◆ WRITTEN TASK
Give the rows below again with "Fri frakt" changed to "Gratis frakt" and every other line left as it is. Leave the pictures out of your answer.
- - - -
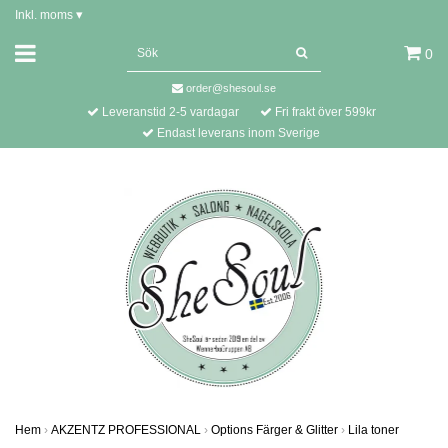
Inkl. moms
▾
0
order@shesoul.se
Leveranstid 2-5 vardagar
Fri frakt över 599kr
Endast leverans inom Sverige
Hem
›
AKZENTZ PROFESSIONAL
›
Options Färger & Glitter
›
Lila toner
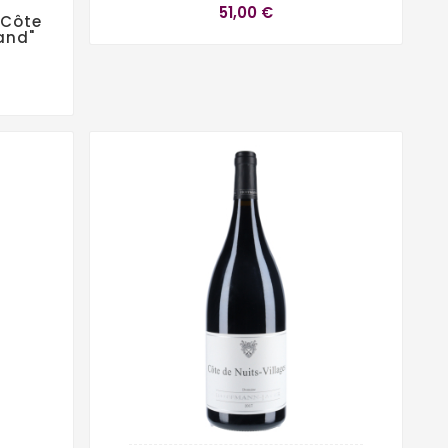
51,00 €
 Côte
and"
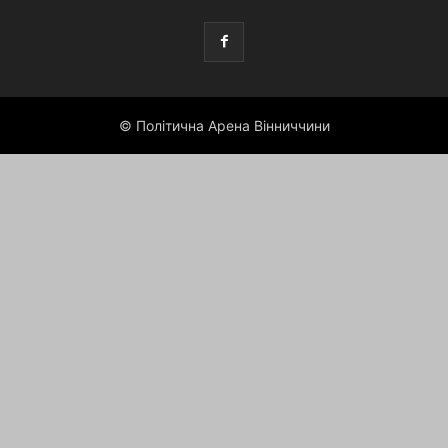
© Політична Арена Вінниччини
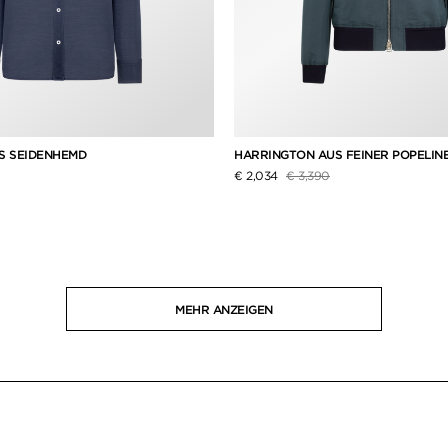
S SEIDENHEMD
HARRINGTON AUS FEINER POPELIN
ziert von
Preis reduziert von
auf
€ 2,034
€ 3,390
MEHR ANZEIGEN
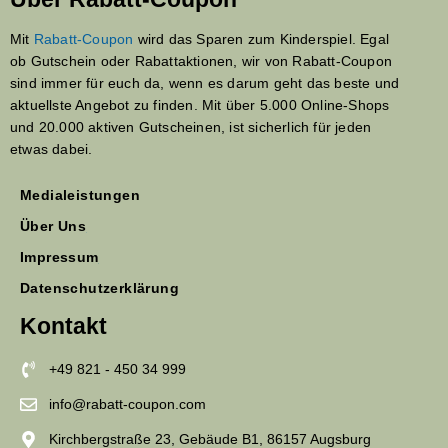
Mit
Rabatt-Coupon
wird das Sparen zum Kinderspiel. Egal
ob Gutschein oder Rabattaktionen, wir von Rabatt-Coupon
sind immer für euch da, wenn es darum geht das beste und
aktuellste Angebot zu finden. Mit über 5.000 Online-Shops
und 20.000 aktiven Gutscheinen, ist sicherlich für jeden
etwas dabei.
Medialeistungen
Über Uns
Impressum
Datenschutzerklärung
Kontakt
+49 821 - 450 34 999
info@rabatt-coupon.com
Kirchbergstraße 23, Gebäude B1, 86157 Augsburg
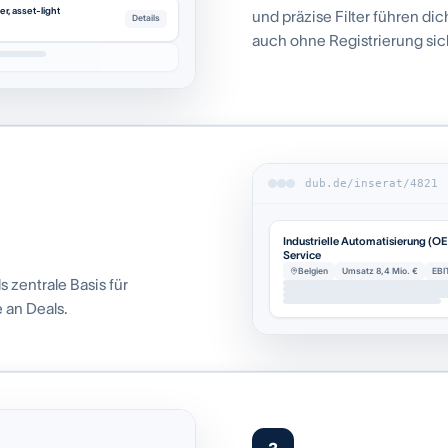
r, asset-light
und präzise Filter führen di
Details
auch ohne Registrierung sich
dub.de/inserat/4821
Industrielle Automatisierung (O
Service
Belgien
Umsatz 8,4 Mio. €
EBI
s zentrale Basis für
e an Deals.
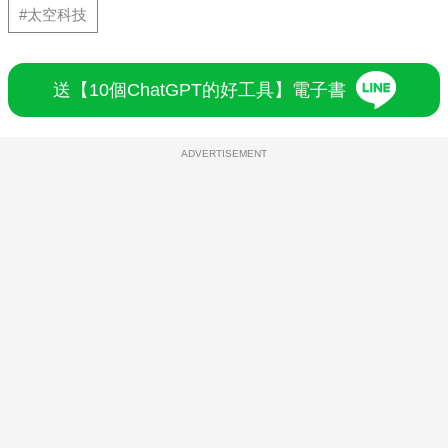
#太空科技
送【10個ChatGPT的好工具】電子書
ADVERTISEMENT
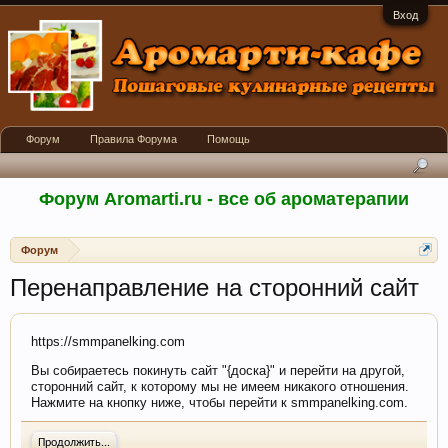
Вход
Форум
Правила Форума
Помощь
Форум Aromarti.ru - все об ароматерапии
Форум
Перенаправление на сторонний сайт
https://smmpanelking.com
Вы собираетесь покинуть сайт "{доска}" и перейти на другой,
сторонний сайт, к которому мы не имеем никакого отношения.
Нажмите на кнопку ниже, чтобы перейти к smmpanelking.com.
Продолжить...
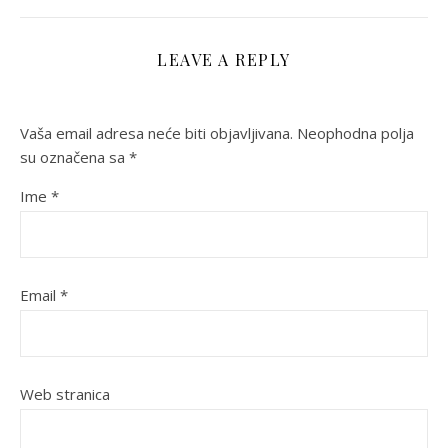
LEAVE A REPLY
Vaša email adresa neće biti objavljivana.
Neophodna polja
su označena sa
*
Ime
*
Email
*
Web stranica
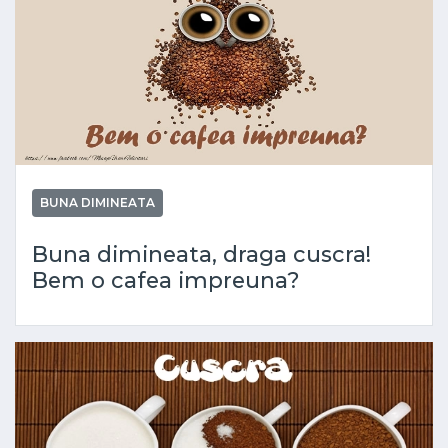
BUNA DIMINEATA
Buna dimineata, draga cuscra!
Bem o cafea impreuna?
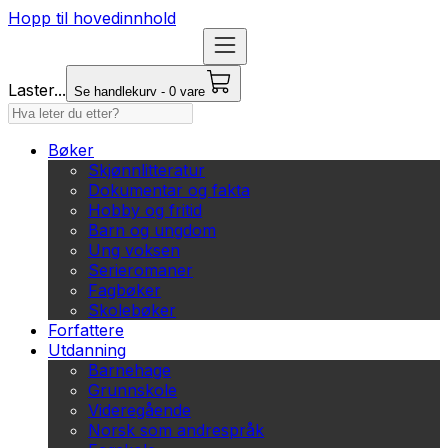
Hopp til hovedinnhold
Laster...
Se handlekurv - 0 vare
Bøker
Skjønnlitteratur
Dokumentar og fakta
Hobby og fritid
Barn og ungdom
Ung voksen
Serieromaner
Fagbøker
Skolebøker
Forfattere
Utdanning
Barnehage
Grunnskole
Videregående
Norsk som andrespråk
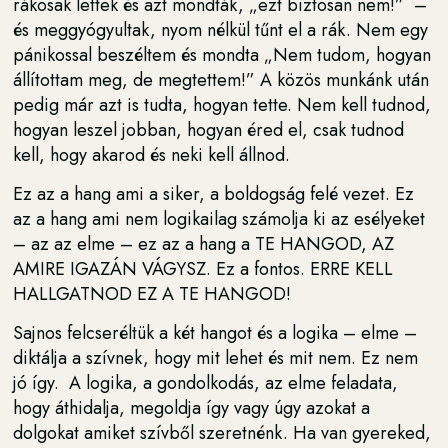
rákosak lettek és azt mondták, „ezt biztosan nem!” –
és meggyógyultak, nyom nélkül tűnt el a rák. Nem egy
pánikossal beszéltem és mondta „Nem tudom, hogyan
állítottam meg, de megtettem!” A közös munkánk után
pedig már azt is tudta, hogyan tette. Nem kell tudnod,
hogyan leszel jobban, hogyan éred el, csak tudnod
kell, hogy akarod és neki kell állnod.
Ez az a hang ami a siker, a boldogság felé vezet. Ez
az a hang ami nem logikailag számolja ki az esélyeket
– az az elme – ez az a hang a TE HANGOD, AZ
AMIRE IGAZÁN VÁGYSZ. Ez a fontos. ERRE KELL
HALLGATNOD EZ A TE HANGOD!
Sajnos felcseréltük a két hangot és a logika – elme –
diktálja a szívnek, hogy mit lehet és mit nem. Ez nem
jó így. A logika, a gondolkodás, az elme feladata,
hogy áthidalja, megoldja így vagy úgy azokat a
dolgokat amiket szívből szeretnénk. Ha van gyereked,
- - - -
◆ EXERCISE RESULT
Inkl. moms
▾
0
order@shesoul.se
Leveranstid 2-5 vardagar
Gratis frakt över 599kr
Endast leverans inom Sverige
Hem
›
AKZENTZ PROFESSIONAL
›
Options Färger & Glitter
›
Lila toner
51,00 €
 Côte
and"
© Політична Арена Вінниччини
S SEIDENHEMD
HARRINGTON AUS FEINER POPELIN
ziert von
Preis reduziert von
auf
€ 2,034
€ 3,390
MEHR ANZEIGEN
Mit
Rabatt-Coupon
wird das Sparen zum Kinderspiel. Egal
ob Gutschein oder Rabattaktionen, wir von Rabatt-Coupon
sind immer für euch da, wenn es darum geht das beste und
aktuellste Angebot zu finden. Mit über 5.000 Online-Shops
und 20.000 aktiven Gutscheinen, ist sicherlich für jeden
etwas dabei.
Medialeistungen
Über Uns
Impressum
Datenschutzerklärung
Kontakt
+49 821 - 450 34 999
info@rabatt-coupon.com
Kirchbergstraße 23, Gebäude B1, 86157 Augsburg
r, asset-light
und präzise Filter führen di
Details
auch ohne Registrierung sich
dub.de/inserat/4821
Industrielle Automatisierung (O
Service
Belgien
Umsatz 8,4 Mio. €
EBI
s zentrale Basis für
e an Deals.
#太空科技
送【10個ChatGPT的好工具】電子書
ADVERTISEMENT
Вход
Форум
Правила Форума
Помощь
Форум Aromarti.ru - все об ароматерапии
Форум
Перенаправление на сторонний сайт
https://smmpanelking.com
Вы собираетесь покинуть сайт "{доска}" и перейти на другой,
сторонний сайт, к которому мы не имеем никакого отношения.
Нажмите на кнопку ниже, чтобы перейти к smmpanelking.com.
Продолжить...
LEAVE A REPLY
Vaša email adresa neće biti objavljivana.
Neophodna polja
su označena sa
*
Ime
*
Email
*
Web stranica
BUNA DIMINEATA
Buna dimineata, draga cuscra!
Bem o cafea impreuna?
Hopp til hovedinnhold
Laster...
Se handlekurv - 0 vare
Bøker
Skjønnlitteratur
Dokumentar og fakta
Hobby og fritid
Barn og ungdom
Ung voksen
Serieromaner
Fagbøker
Skolebøker
Forfattere
Utdanning
Barnehage
Grunnskole
Videregående
Norsk som andrespråk
rákosak lettek és azt mondták, „ezt biztosan nem!” –
és meggyógyultak, nyom nélkül tűnt el a rák. Nem egy
pánikossal beszéltem és mondta „Nem tudom, hogyan
állítottam meg, de megtettem!” A közös munkánk után
pedig már azt is tudta, hogyan tette. Nem kell tudnod,
hogyan leszel jobban, hogyan éred el, csak tudnod
kell, hogy akarod és neki kell állnod.
Ez az a hang ami a siker, a boldogság felé vezet. Ez
az a hang ami nem logikailag számolja ki az esélyeket
– az az elme – ez az a hang a TE HANGOD, AZ
AMIRE IGAZÁN VÁGYSZ. Ez a fontos. ERRE KELL
HALLGATNOD EZ A TE HANGOD!
Sajnos felcseréltük a két hangot és a logika – elme –
diktálja a szívnek, hogy mit lehet és mit nem. Ez nem
jó így. A logika, a gondolkodás, az elme feladata,
hogy áthidalja, megoldja így vagy úgy azokat a
dolgokat amiket szívből szeretnénk. Ha van gyereked,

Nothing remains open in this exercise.